The West saw an aspect of the climate crisis play out this month that scientists have warned of for years.
In the middle of a prolonged, water shortage-inducing megadrought, one area, Yellowstone, was overwhelmed in mid-June by drenching rainfall and rapid snowmelt that – instead of replenishing the ground over a matter of weeks or months – created a torrent of flash flooding that ripped out roads and bridges and caused severe damage to one of the country’s most cherished national parks.
In the meantime, drought conditions persisted in the Southwest, where water is desperately needed to replenish the country’s largest reservoirs, and provide relief to regions tormented by record-setting wildfires.
The latest update in the US Drought Monitor on Thursday showed the major contrast between the wet Northwest and the hot and dry Southwest. This feast-or-famine contrast is a pattern the climate crisis tends to amplify: extremes on both ends of the spectrum, with the pendulum sometimes swinging suddenly from one side to the other.
Across the Pacific Northwest, drought conditions improved significantly over the past several weeks, with the areas in severe drought falling from a high of 55% in April to 25% this week.
“Much of the Northern Tier states experienced beneficial rainfall and near to below-normal temperatures, predominantly leading to drought improvements from the Pacific Northwest to the Northern Plains,” the Drought Monitor noted.
But this persistent and active storm track, which continues to bring rain and snow to the Northwest, has largely missed California and the Southwest.
The US Bureau of Reclamation projected this week that Arizona, Nevada and California would see even more significant cuts to their Colorado River water allotments starting next year.
Federal officials make those determinations on a year-by-year basis every August. Lake Mead, the nation’s largest reservoir which serves millions of people in the Southwest, is already running well below what last year’s projections suggested, even in its worst-case scenario. Last August, the bureau predicted the reservoir would most likely be at 1,059 feet above sea level at the end of this month, and 1,057 feet at worst. But it’s now around 1,045 feet.
In New Mexico, where two of the largest fires in state history are still burning, the drought summary noted that temperatures were running around 5 to 10 degrees Fahrenheit above average, which are worsening drought conditions in parts of western and southern New Mexico.
More than 50% of the state is in exceptional drought, the highest classification in the drought monitor, up from zero in January. This extreme dryness is playing a major role in fueling a fire year that is pacing to be the worst on record.
A recent study from the federal government’s Los Alamos National Laboratory in New Mexico found that parts of the Upper Colorado River Basin, including the states of Colorado, Wyoming and Utah, will see earlier peak streamflow because of earlier rapid snowmelt, and up to 60% reduction in snow in the coming decades.

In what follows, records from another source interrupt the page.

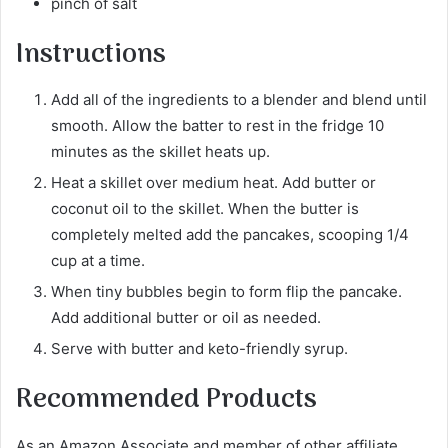
pinch of salt
Instructions
Add all of the ingredients to a blender and blend until
smooth. Allow the batter to rest in the fridge 10
minutes as the skillet heats up.
Heat a skillet over medium heat. Add butter or
coconut oil to the skillet. When the butter is
completely melted add the pancakes, scooping 1/4
cup at a time.
When tiny bubbles begin to form flip the pancake.
Add additional butter or oil as needed.
Serve with butter and keto-friendly syrup.
Recommended Products
As an Amazon Associate and member of other affiliate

“We’re definitely looking at a hotter future,” Katrina Bennett, hydrologist with the lab and lead author of the study, told CNN. “There will be more of that wet to dry sort of scenarios we’re seeing, but regardless, we’re going to see more minimum streamflow, increase in drier soils and lower snowpacks, which all together will lead to likelihood of drought increasing across the board especially in the upper areas where we really haven’t seen that intense drought stress yet.”